◆ What you are asked to do: Pick out every line of the entries below where "controller" occurs, and copy those lines.

Collected data:

=== Section Start ===

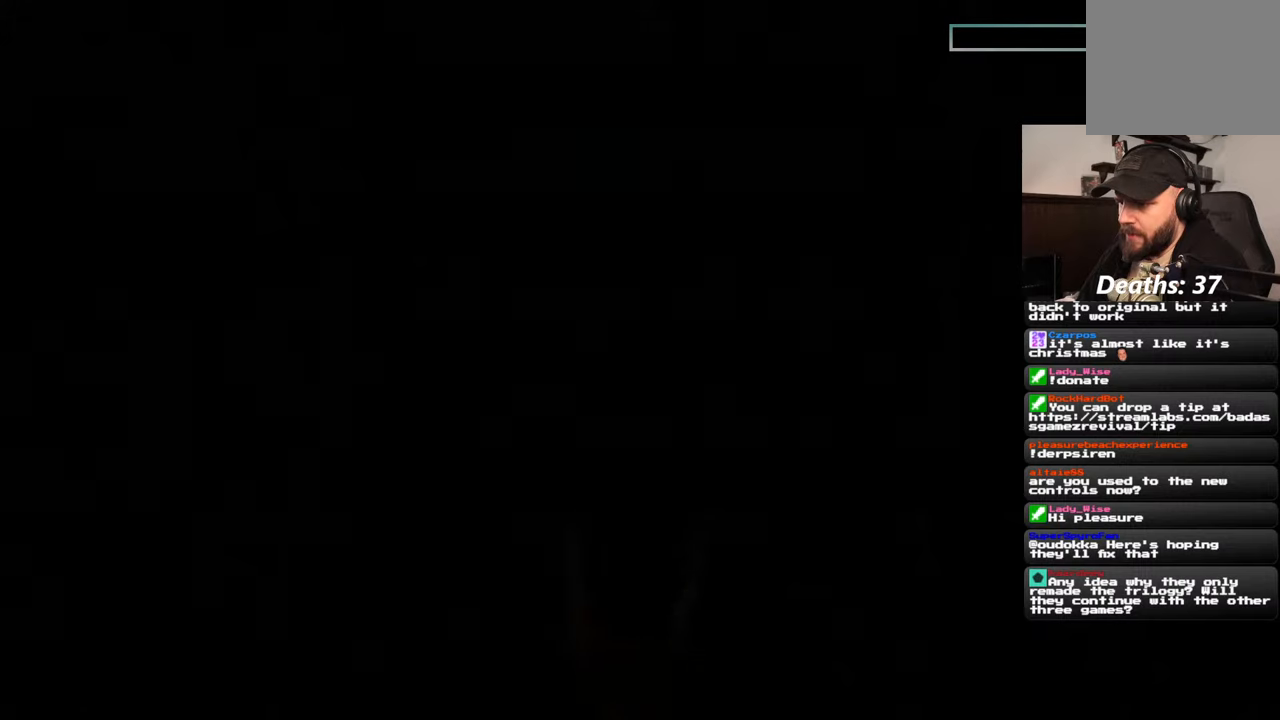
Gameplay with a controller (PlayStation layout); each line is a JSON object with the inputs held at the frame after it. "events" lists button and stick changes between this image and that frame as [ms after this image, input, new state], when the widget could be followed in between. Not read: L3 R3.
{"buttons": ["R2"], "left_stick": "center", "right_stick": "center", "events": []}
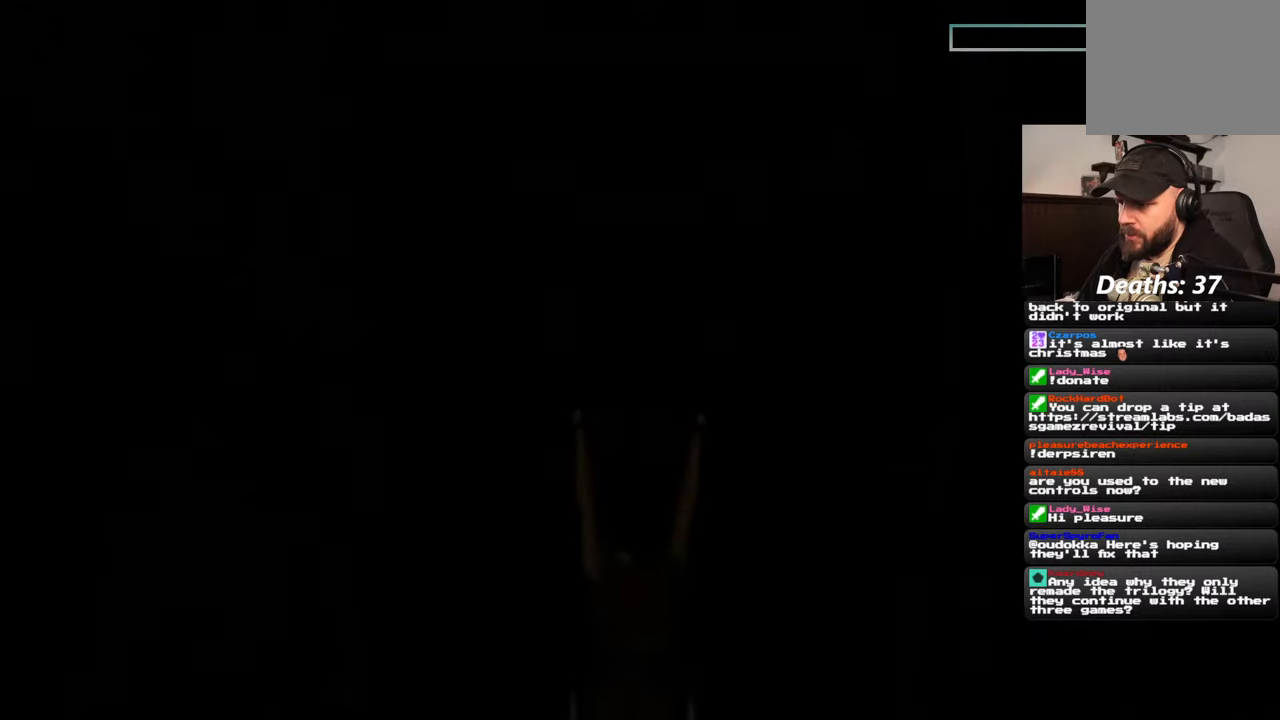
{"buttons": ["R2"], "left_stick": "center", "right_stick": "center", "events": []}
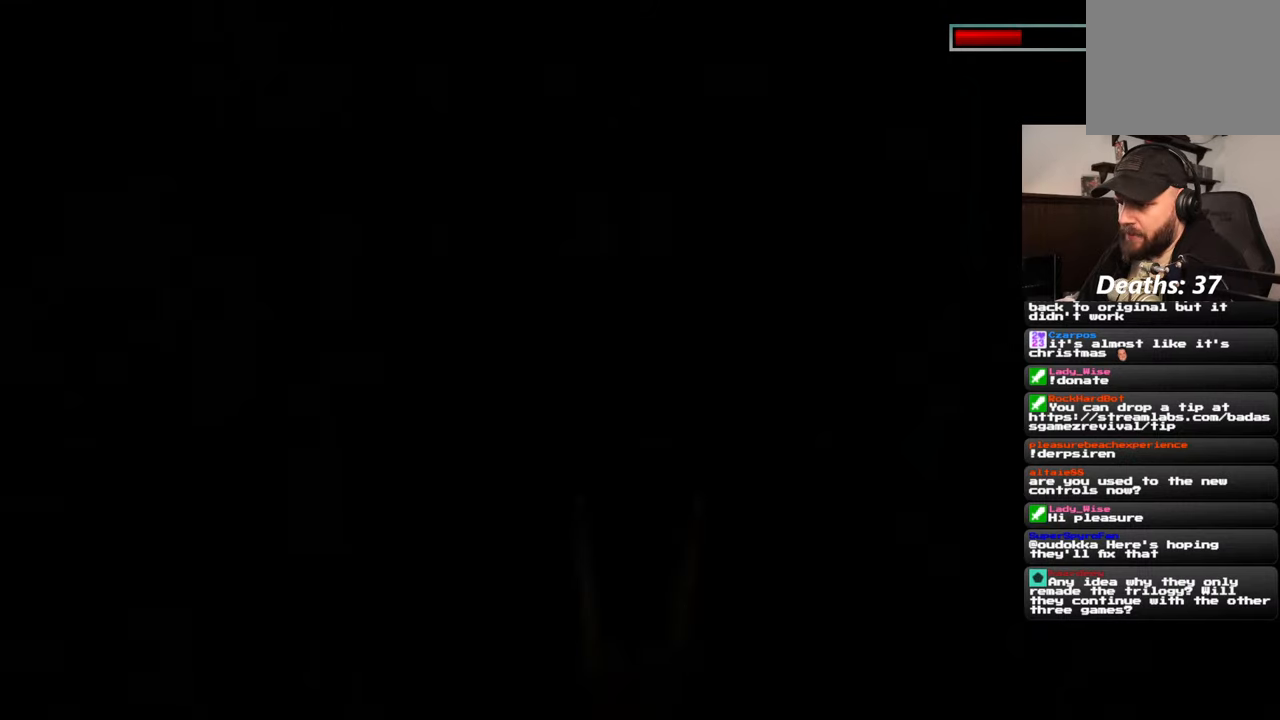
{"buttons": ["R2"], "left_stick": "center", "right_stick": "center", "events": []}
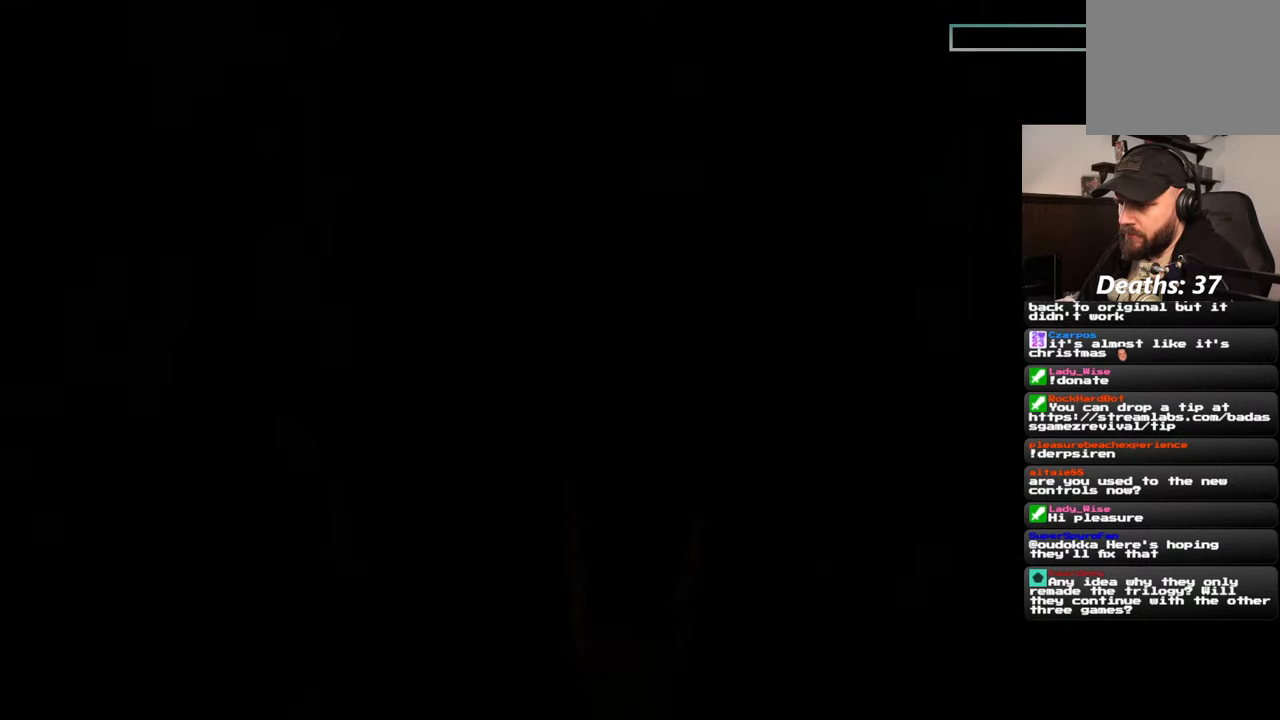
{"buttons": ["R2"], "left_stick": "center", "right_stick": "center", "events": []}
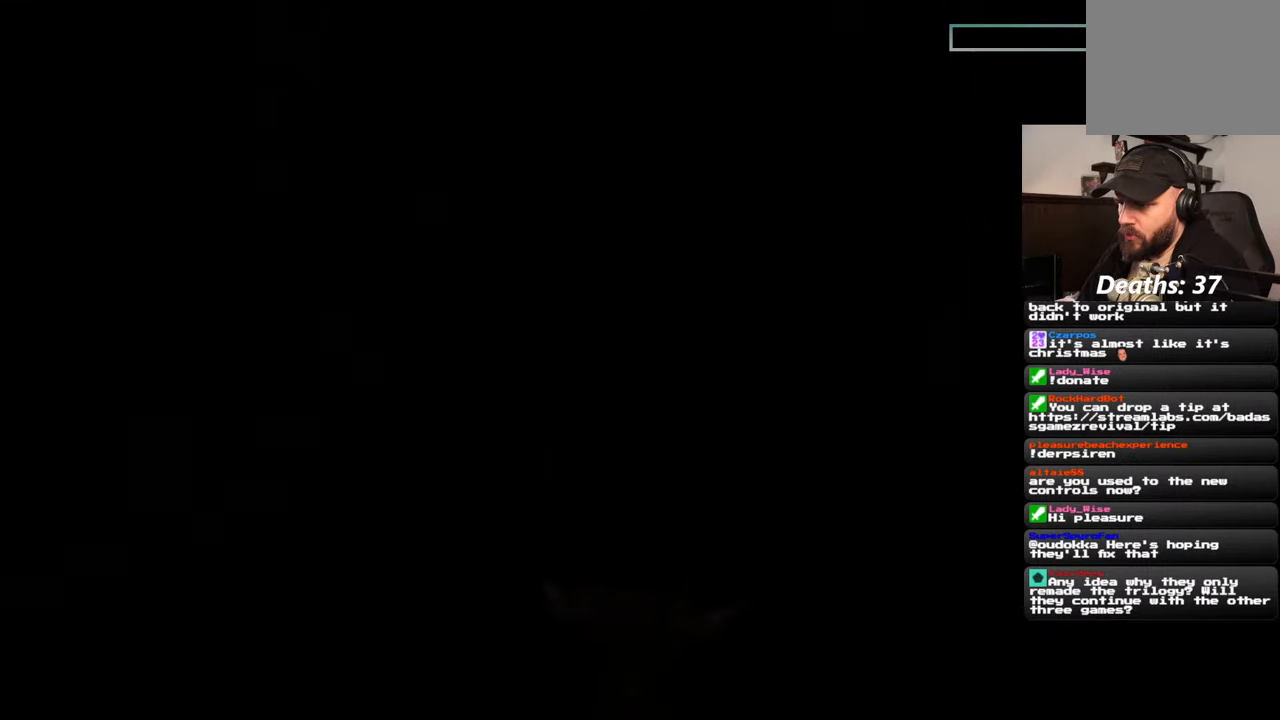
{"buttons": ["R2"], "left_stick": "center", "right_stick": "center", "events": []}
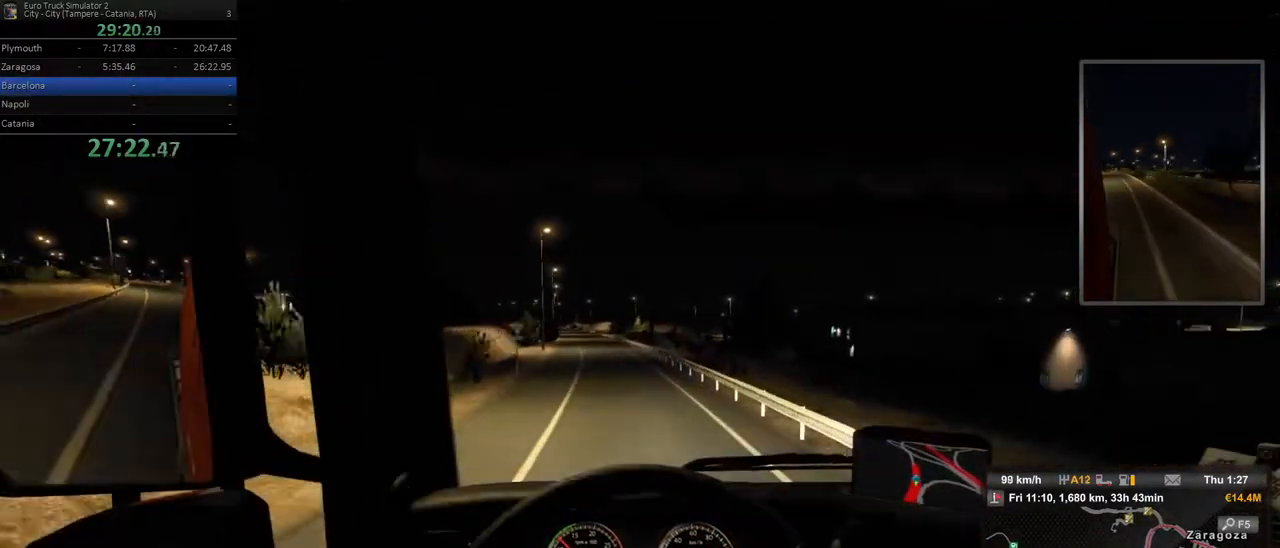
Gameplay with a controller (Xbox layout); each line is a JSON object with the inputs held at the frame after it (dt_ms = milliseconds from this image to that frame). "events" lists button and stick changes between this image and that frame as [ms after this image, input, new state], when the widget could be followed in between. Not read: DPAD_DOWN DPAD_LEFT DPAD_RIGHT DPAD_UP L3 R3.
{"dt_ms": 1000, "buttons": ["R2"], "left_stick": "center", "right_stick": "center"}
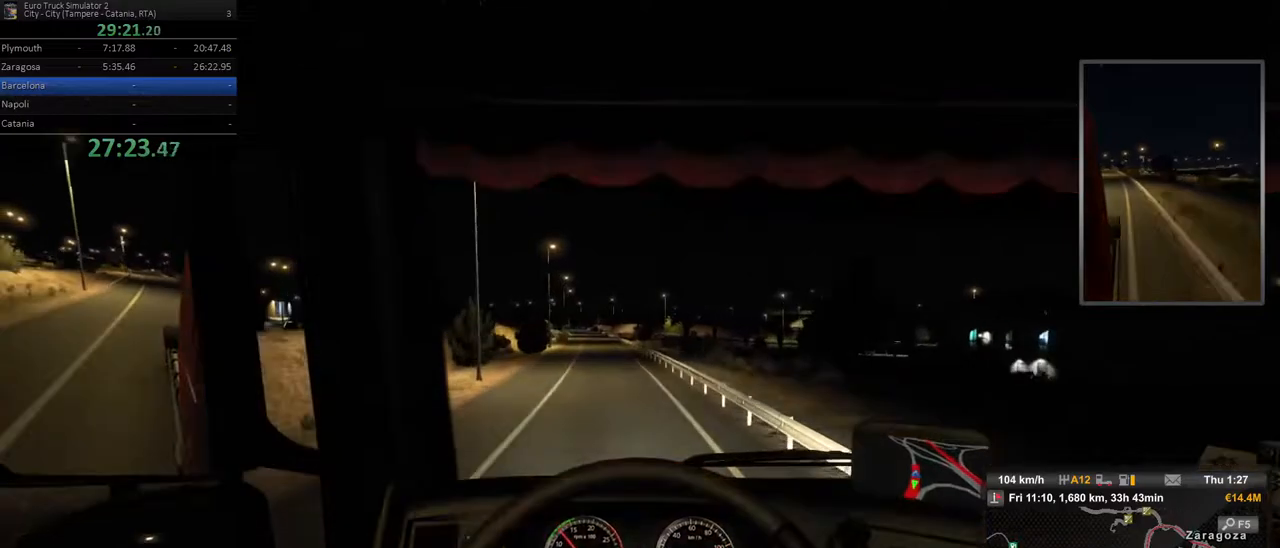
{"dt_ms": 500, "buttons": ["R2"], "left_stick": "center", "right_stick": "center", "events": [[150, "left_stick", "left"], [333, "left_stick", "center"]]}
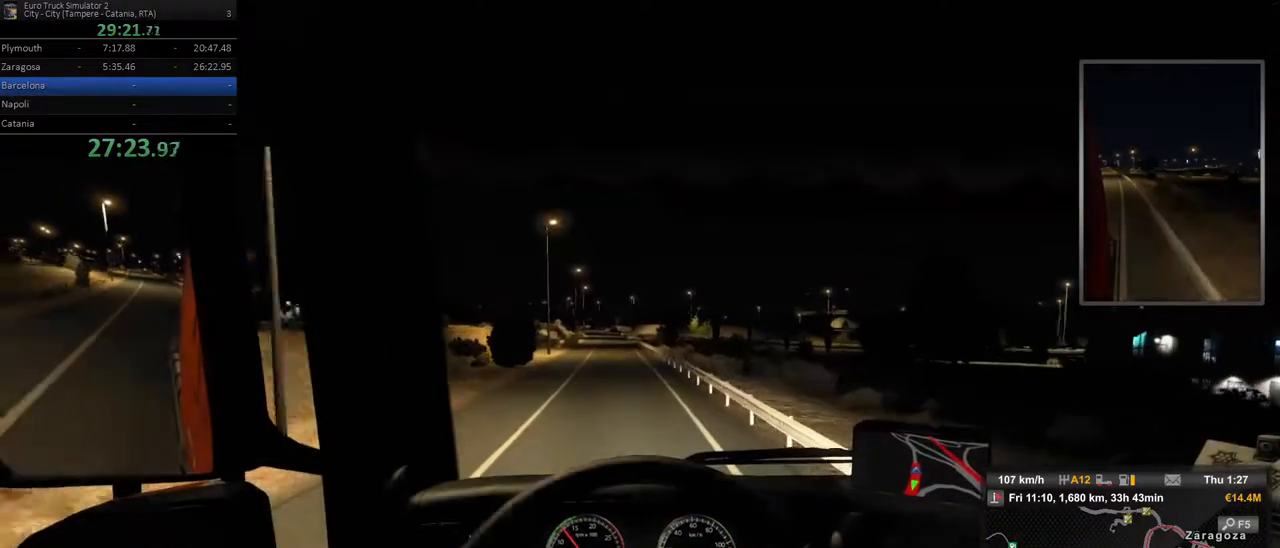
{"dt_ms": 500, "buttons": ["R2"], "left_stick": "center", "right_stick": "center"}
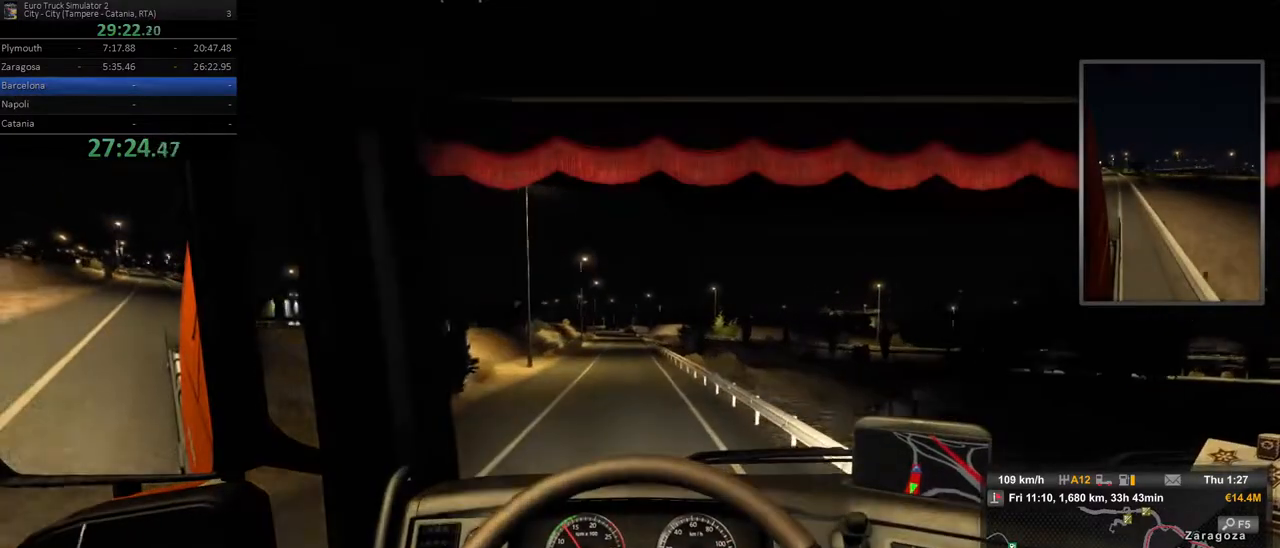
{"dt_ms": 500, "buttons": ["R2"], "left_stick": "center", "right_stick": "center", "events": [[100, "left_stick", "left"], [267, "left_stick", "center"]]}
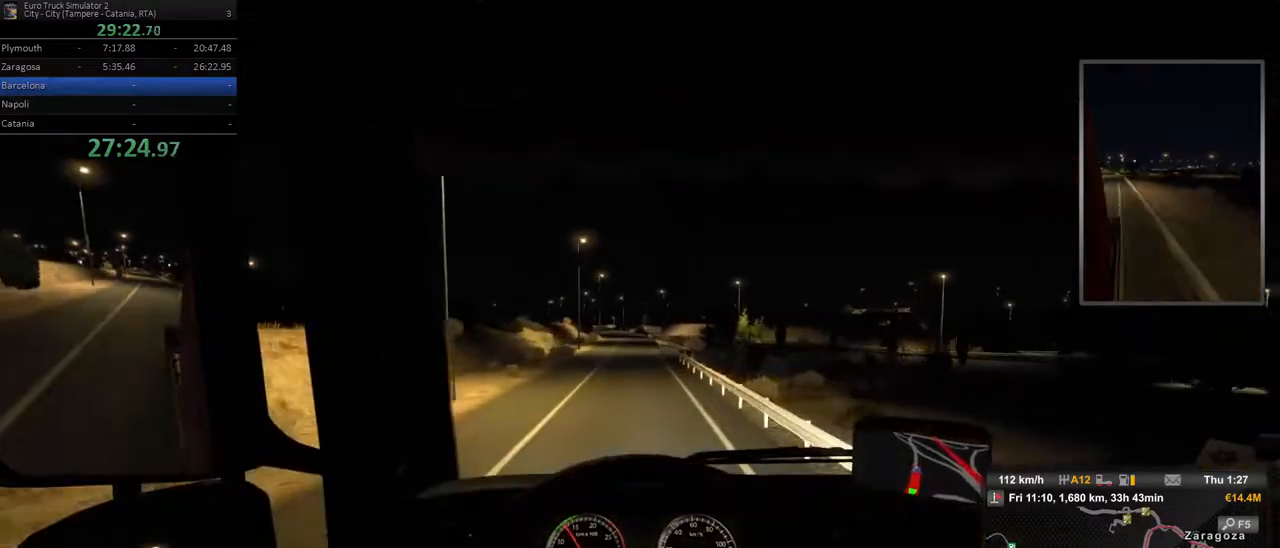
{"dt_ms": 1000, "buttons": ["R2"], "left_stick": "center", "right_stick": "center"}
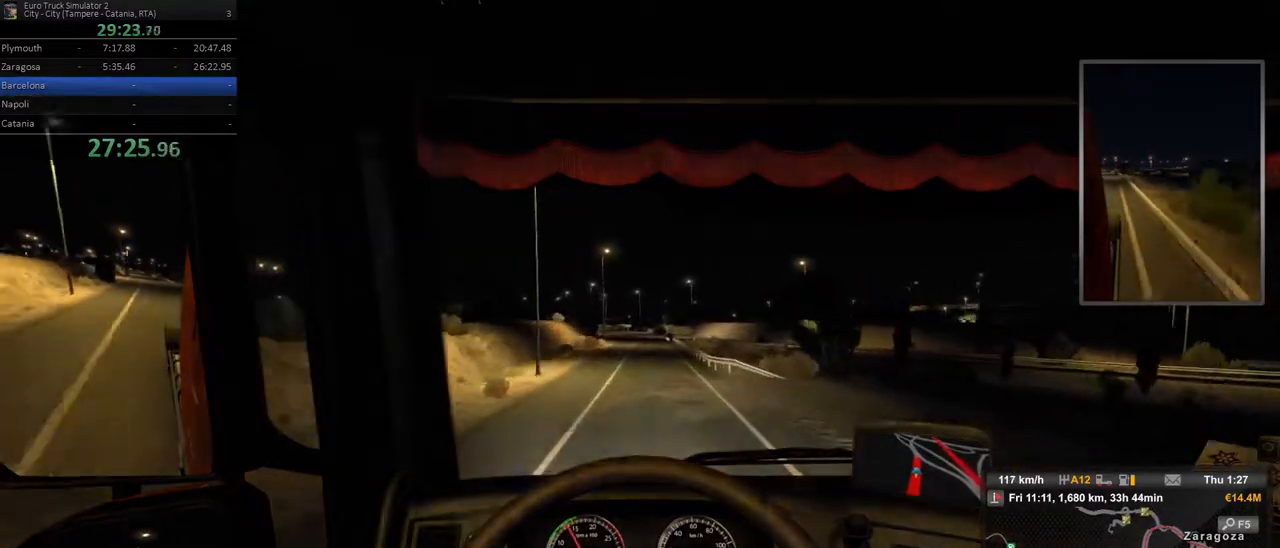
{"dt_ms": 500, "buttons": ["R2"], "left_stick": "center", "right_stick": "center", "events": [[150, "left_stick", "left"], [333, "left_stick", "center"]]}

=== Section End ===

◆ Solution for this task:
Gameplay with a controller (PlayStation layout); each line is a JSON object with the inputs held at the frame after it. "events" lists button and stick changes between this image and that frame as [ms after this image, input, new state], when the widget could be followed in between. Not read: L3 R3.
Gameplay with a controller (Xbox layout); each line is a JSON object with the inputs held at the frame after it (dt_ms = milliseconds from this image to that frame). "events" lists button and stick changes between this image and that frame as [ms after this image, input, new state], when the widget could be followed in between. Not read: DPAD_DOWN DPAD_LEFT DPAD_RIGHT DPAD_UP L3 R3.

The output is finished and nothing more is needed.